_Description of the task_
Omitting the pictures, restate all of the entries below exactly.

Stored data
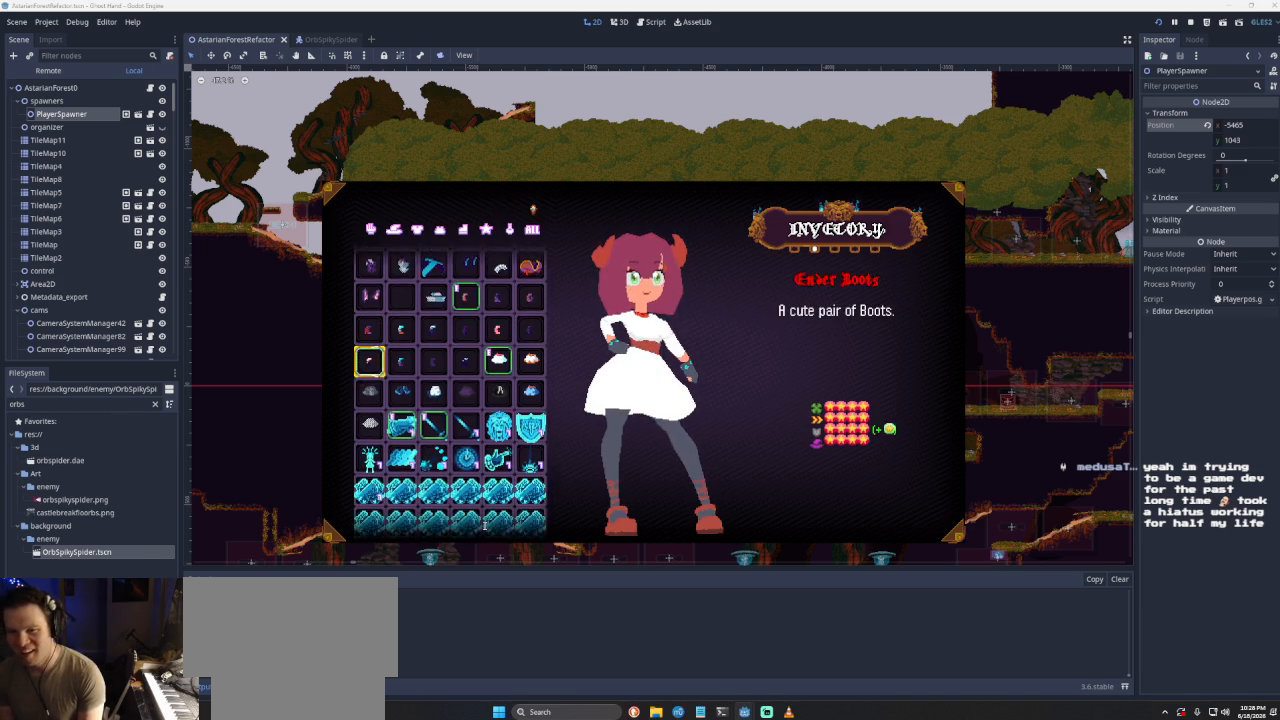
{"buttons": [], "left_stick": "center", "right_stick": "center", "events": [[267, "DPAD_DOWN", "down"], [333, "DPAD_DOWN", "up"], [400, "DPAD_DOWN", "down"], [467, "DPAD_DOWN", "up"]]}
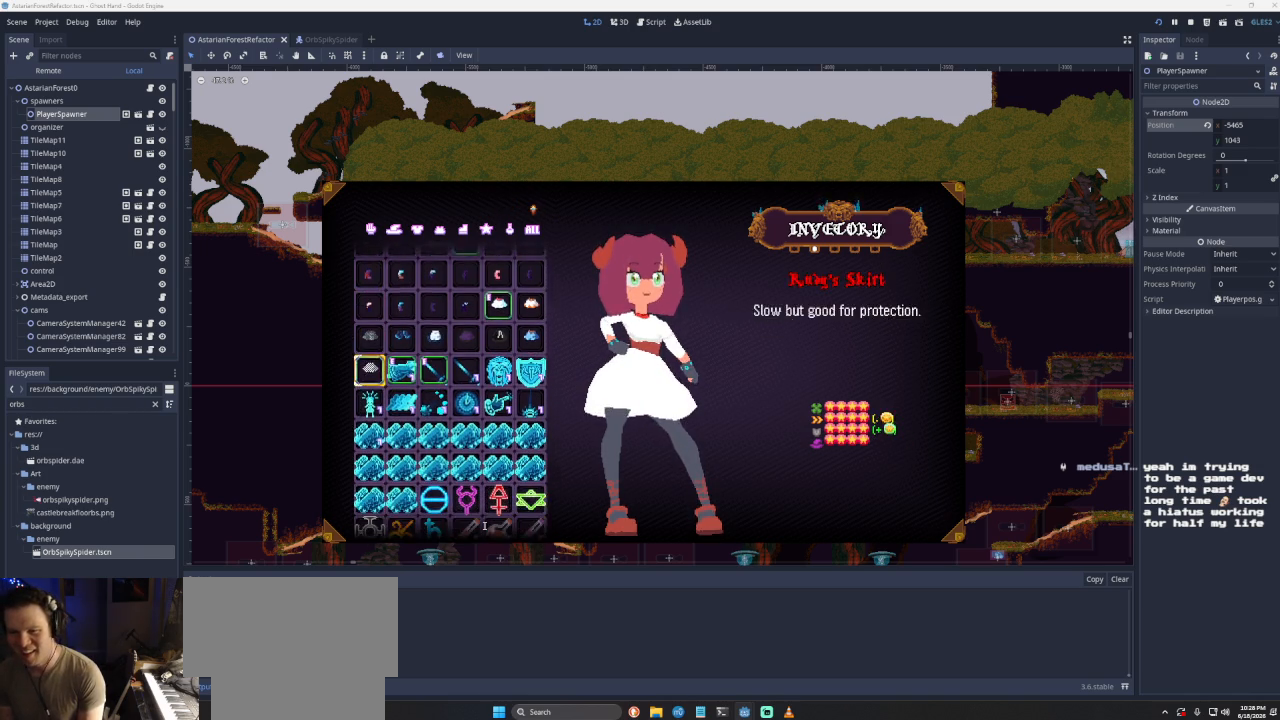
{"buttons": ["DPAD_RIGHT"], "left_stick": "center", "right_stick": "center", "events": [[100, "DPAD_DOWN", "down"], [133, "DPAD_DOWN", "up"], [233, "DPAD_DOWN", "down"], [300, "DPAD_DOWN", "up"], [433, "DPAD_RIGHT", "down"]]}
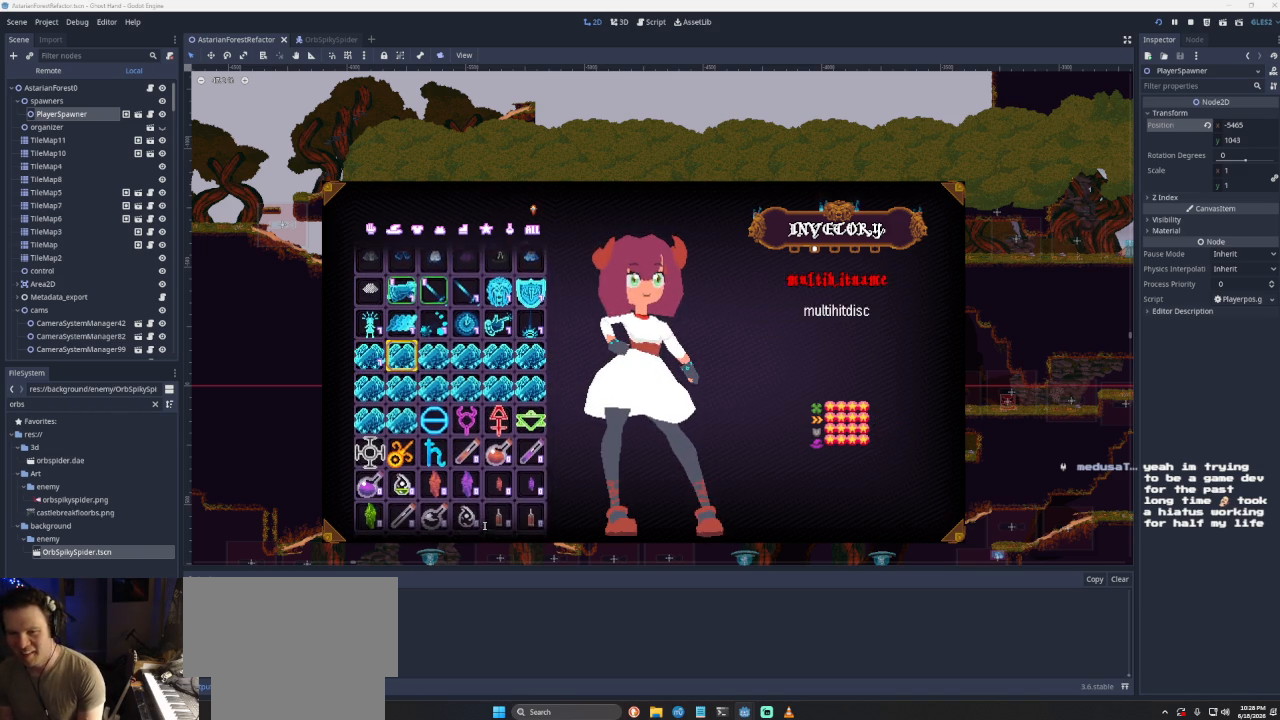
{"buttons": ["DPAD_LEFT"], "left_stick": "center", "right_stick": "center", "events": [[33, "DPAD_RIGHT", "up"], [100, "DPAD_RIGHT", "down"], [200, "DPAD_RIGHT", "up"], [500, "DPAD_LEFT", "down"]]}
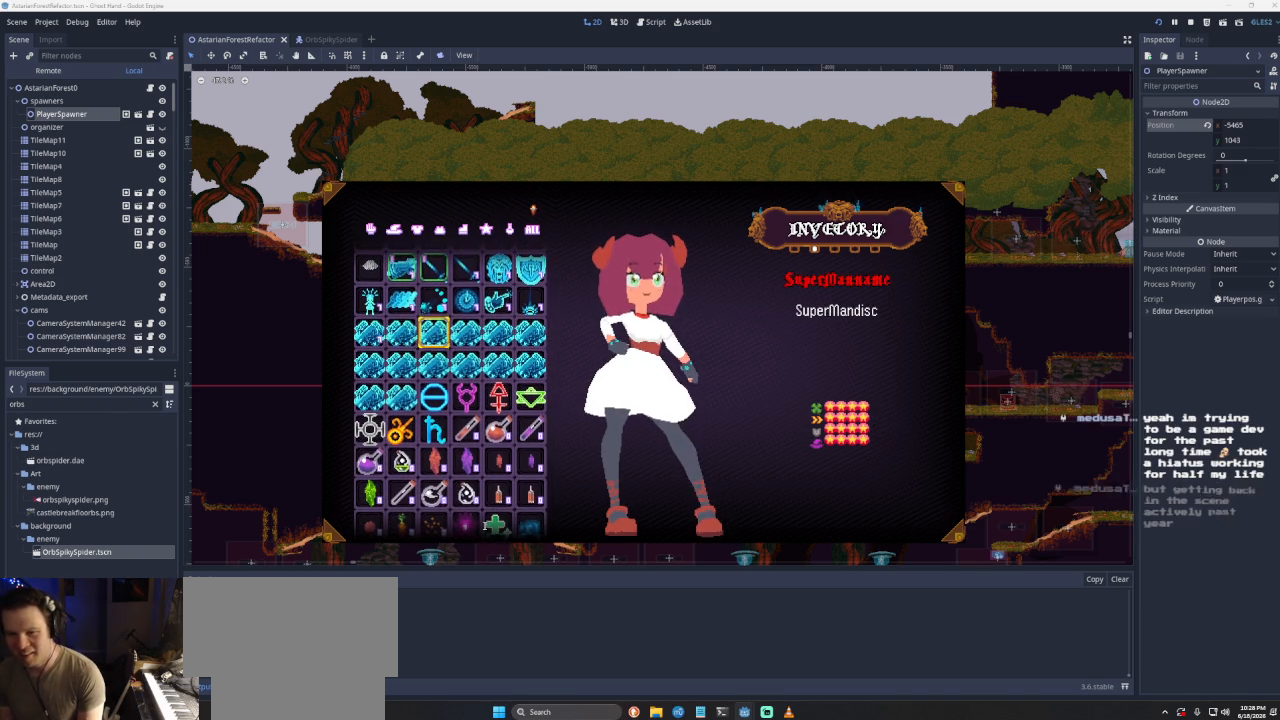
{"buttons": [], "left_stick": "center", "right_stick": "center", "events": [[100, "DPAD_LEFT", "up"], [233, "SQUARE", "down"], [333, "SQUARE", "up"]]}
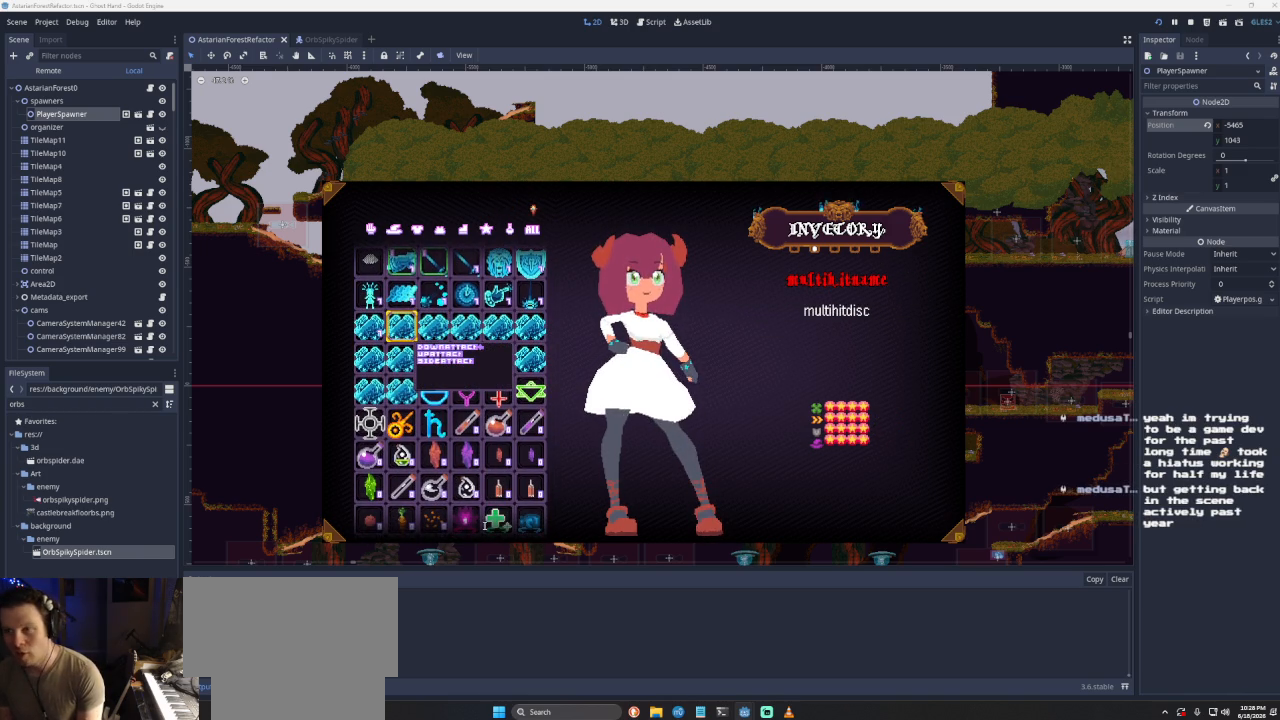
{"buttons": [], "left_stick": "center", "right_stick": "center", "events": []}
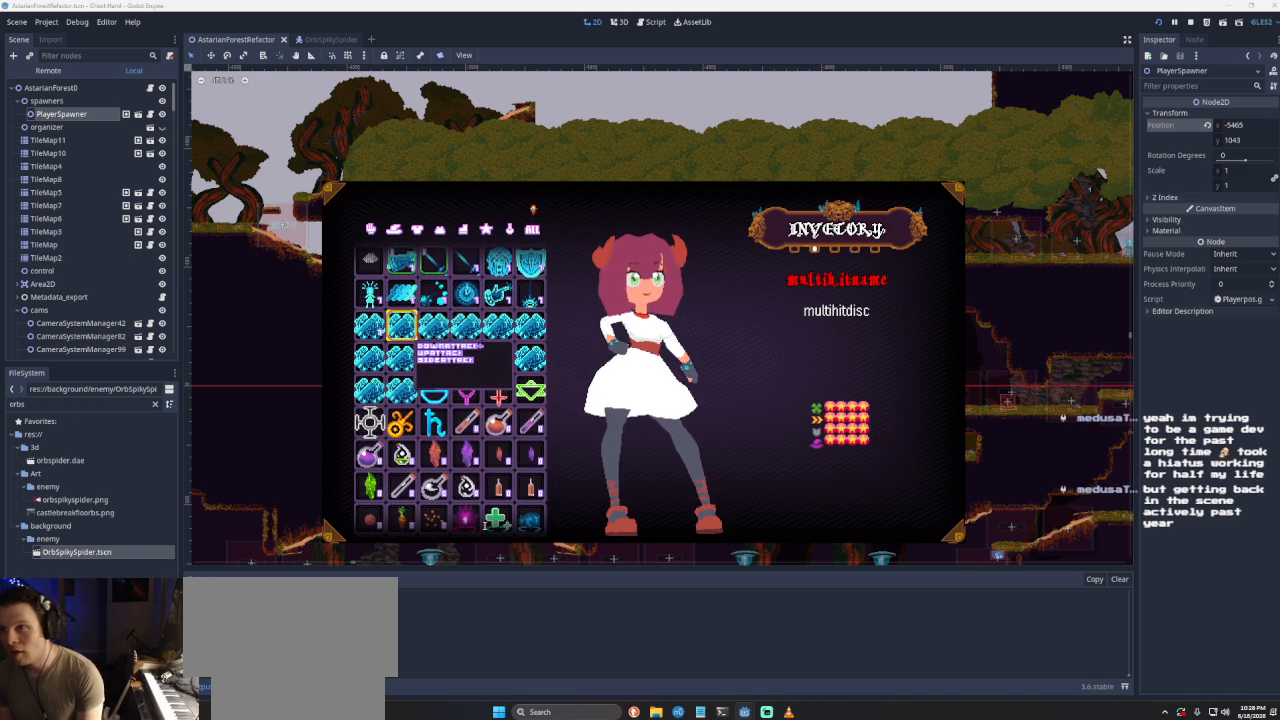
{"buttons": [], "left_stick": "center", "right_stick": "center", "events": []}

_Solution to this exercise_
{"buttons": [], "left_stick": "center", "right_stick": "center", "events": [[267, "DPAD_DOWN", "down"], [333, "DPAD_DOWN", "up"], [400, "DPAD_DOWN", "down"], [467, "DPAD_DOWN", "up"]]}
{"buttons": ["DPAD_RIGHT"], "left_stick": "center", "right_stick": "center", "events": [[100, "DPAD_DOWN", "down"], [133, "DPAD_DOWN", "up"], [233, "DPAD_DOWN", "down"], [300, "DPAD_DOWN", "up"], [433, "DPAD_RIGHT", "down"]]}
{"buttons": ["DPAD_LEFT"], "left_stick": "center", "right_stick": "center", "events": [[33, "DPAD_RIGHT", "up"], [100, "DPAD_RIGHT", "down"], [200, "DPAD_RIGHT", "up"], [500, "DPAD_LEFT", "down"]]}
{"buttons": [], "left_stick": "center", "right_stick": "center", "events": [[100, "DPAD_LEFT", "up"], [233, "SQUARE", "down"], [333, "SQUARE", "up"]]}
{"buttons": [], "left_stick": "center", "right_stick": "center", "events": []}
{"buttons": [], "left_stick": "center", "right_stick": "center", "events": []}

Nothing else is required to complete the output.